One of the things I usually read daily with the offices is the daily excerpt from An Almanac for the Soul — Anthology of Hope — by Marv and Nancy Hiles.  This is really a collection of brief spiritual readings (arranged by the seasons of the year) from the Iona Center ($25.95 plus shipping. To order: Iona Center, P.O. Box 1528, Healdsburg CA 95448; ionacenter@comcast.net; or 707.431.7426).  It’s given me a lot of food for thought.  Two readings, recently, really caught my attention.

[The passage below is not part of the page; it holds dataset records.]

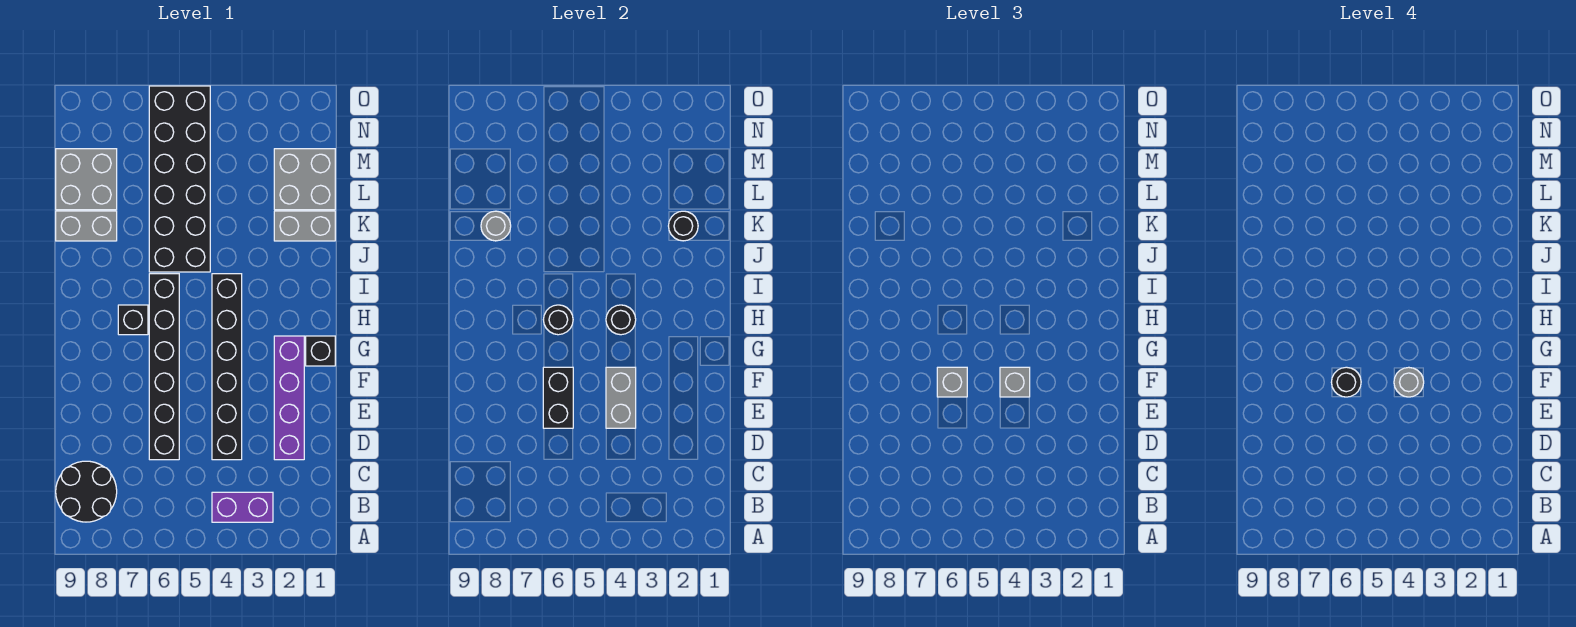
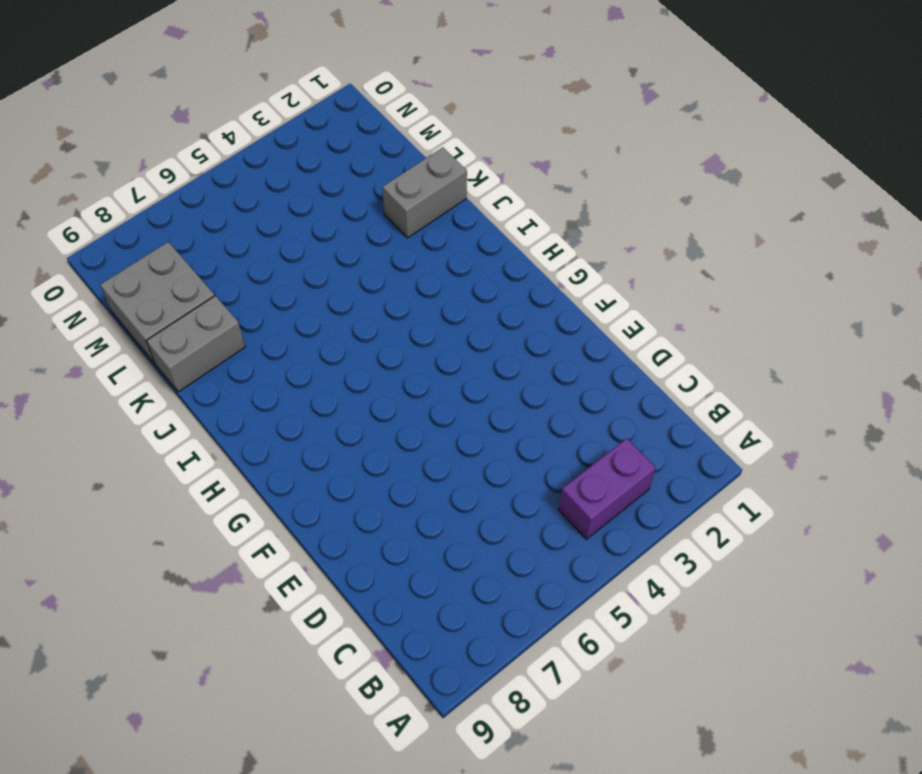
none -> black 2x2 round brick [56,461,117,522]
none -> purple 1x4 brick [274,336,304,460]
none -> black 1x6 brick [212,274,242,460]

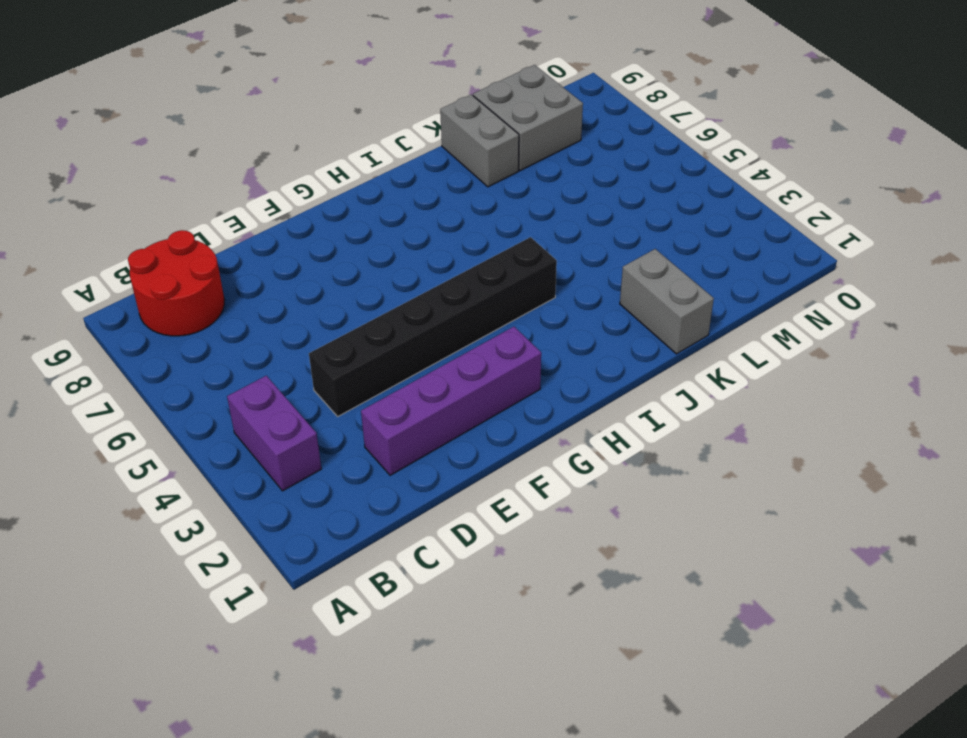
red 2x2 round brick [128,230,224,336] -> black 2x2 round brick [56,461,117,522]
none -> black 1x6 brick [149,274,179,460]
none -> black 1x1 brick [306,336,335,366]
none -> black 1x1 brick [118,305,148,335]

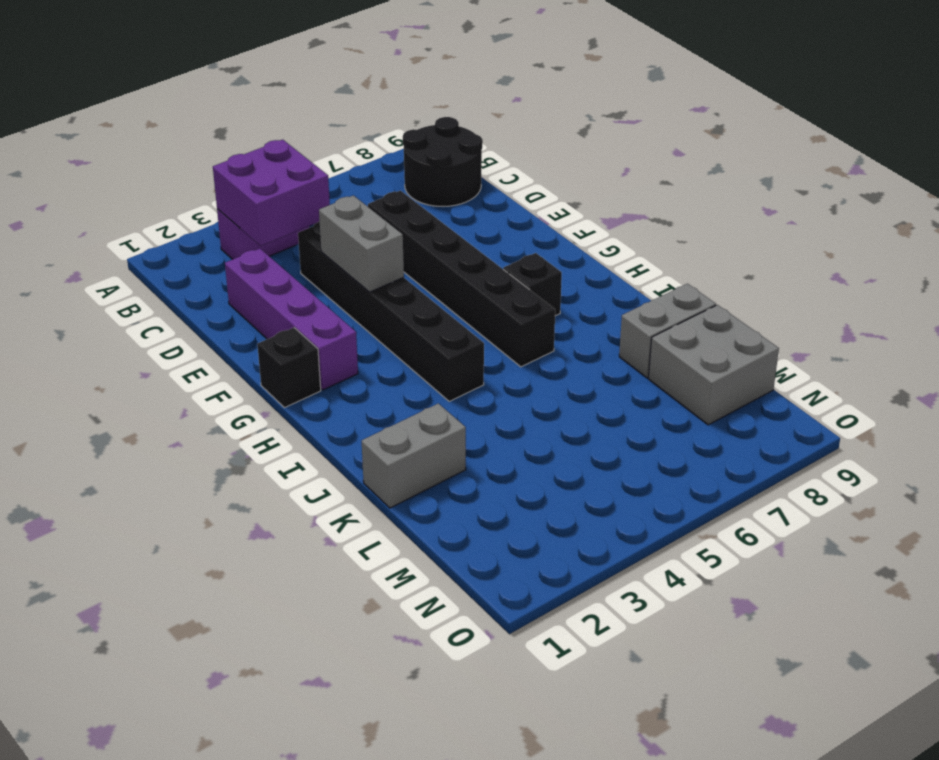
purple 2x2 brick [213,140,330,246] -> none
none -> black 2x6 brick [149,86,210,272]
none -> grey 2x2 brick [274,149,335,210]
none -> black 1x2 brick [543,367,573,428]

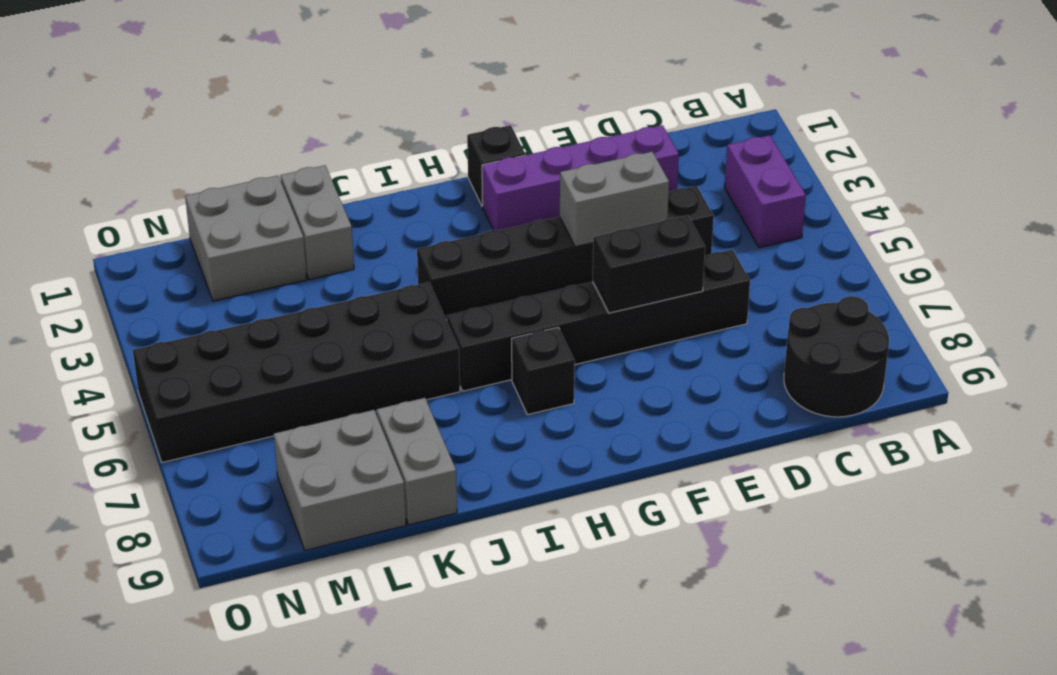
none -> black 1x1 round brick [606,305,636,335]
none -> black 1x1 round brick [543,305,573,335]
none -> black 1x1 round brick [669,211,698,241]

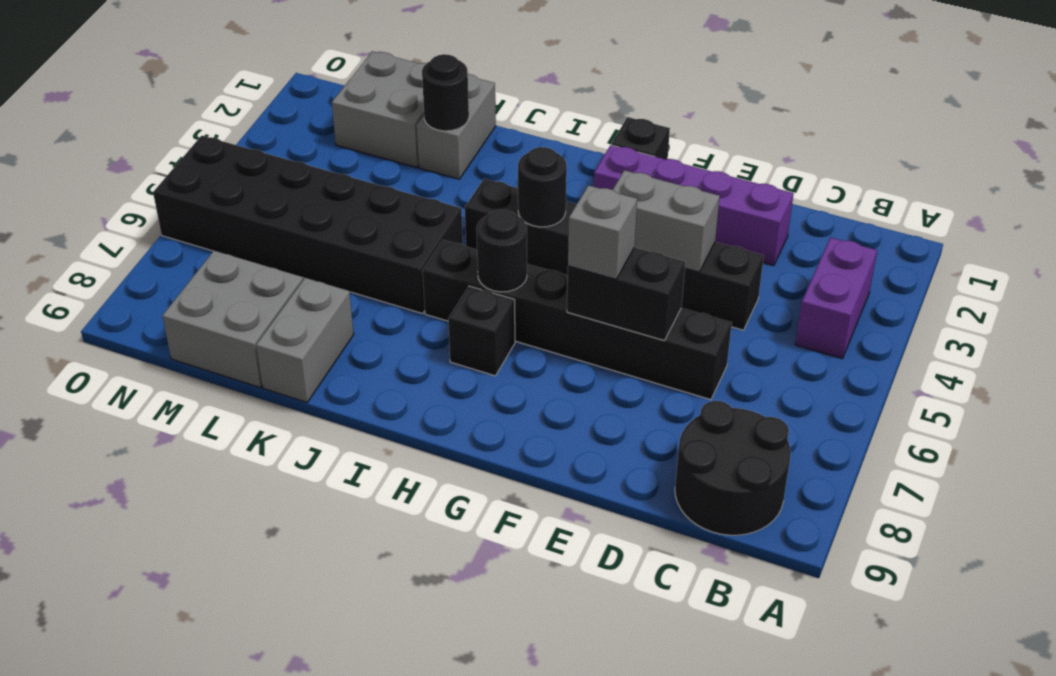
none -> grey 1x1 round brick [481,211,511,241]
none -> grey 1x1 brick [1000,367,1030,397]
none -> grey 1x1 round brick [1394,367,1424,397]

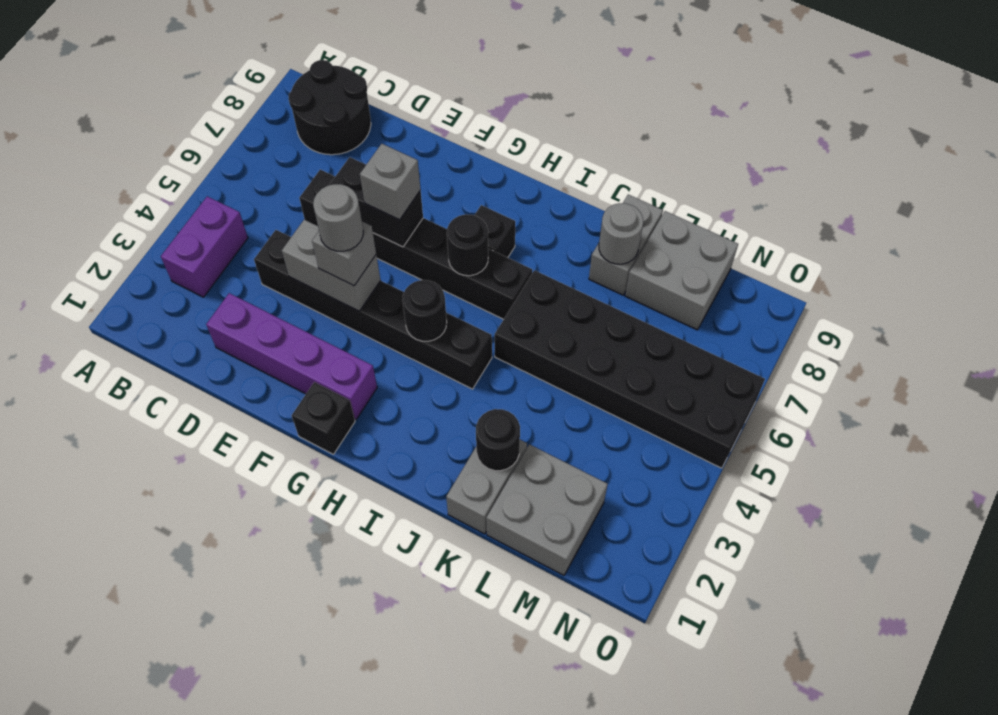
none -> black 1x1 round brick [1331,367,1361,397]

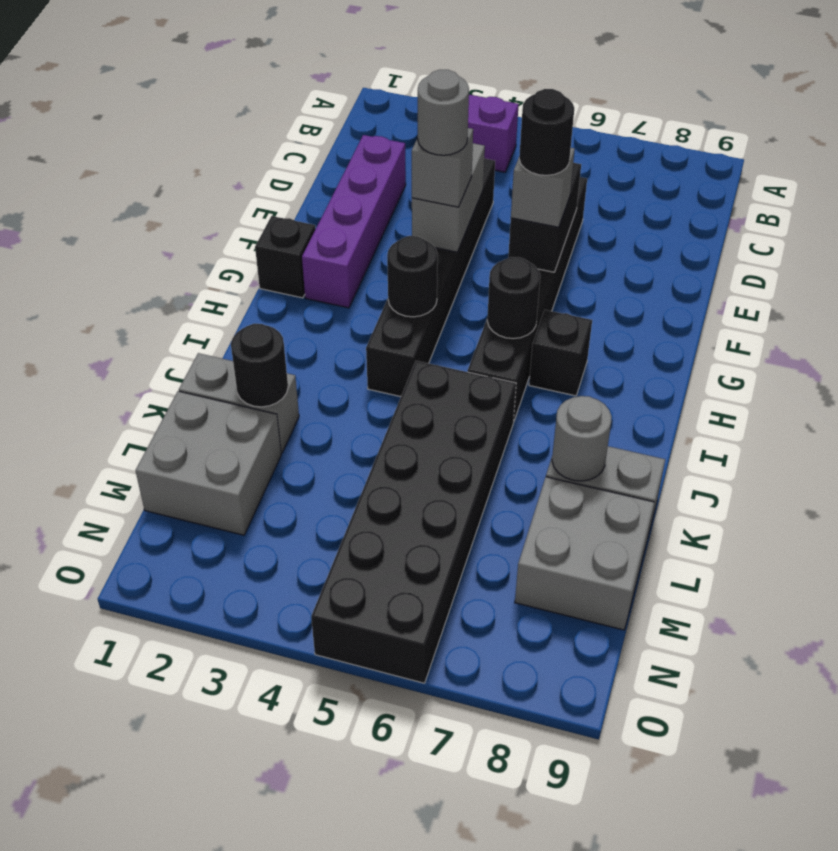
none -> black 2x2 round brick [56,461,117,522]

The first reading is from First You Have to Row a Little Boat by Richard Bode:

Where a friendship once existed there was now a void, and I was filled with sadness, knowing I couldn’t bring it back to life again.  My Sorrow, she was there with me, and I gave myself the sacred right to mourn, not by forgetting but by remembering; not by suppressing events or pushing them into oblivion but by calling them forth from the tangled roots of memory.  I remembered the people and places I knew:  the blue sloop pointing into the wind and the friends and mentors with whom I sailed, and I knew that I missed them all.  I think most of us are afraid that if we let ourselves feel our sorrow for the passing of the life that was, we will never regain our composure again.  But the fear is misplaced; what should truly frighten us is the possibility that we might lose the power to recall the life we lived, which gives us our connections to ourselves.  Our most terrifying diseases aren’t the ones that take our life; they’re the ones that cast us adrift on an empty sea by depriving us of our connections.

The second (which I’ve abbreviated) is from A Tagore Reader (edited by Amiya Chakravarty):

To be able to love material things, to clothe them with tender grace, and yet not be attached to them, this is a great service.  Providence expects that we should make this world our own, and not live in it as though it were a rented tenement.  We can only make it our own through some service, and that service is to lend it love and beauty from our soul.  … Civilization is waiting for a great consummation, for  an expression, of its soul in beauty.  This must be your contribution to the world.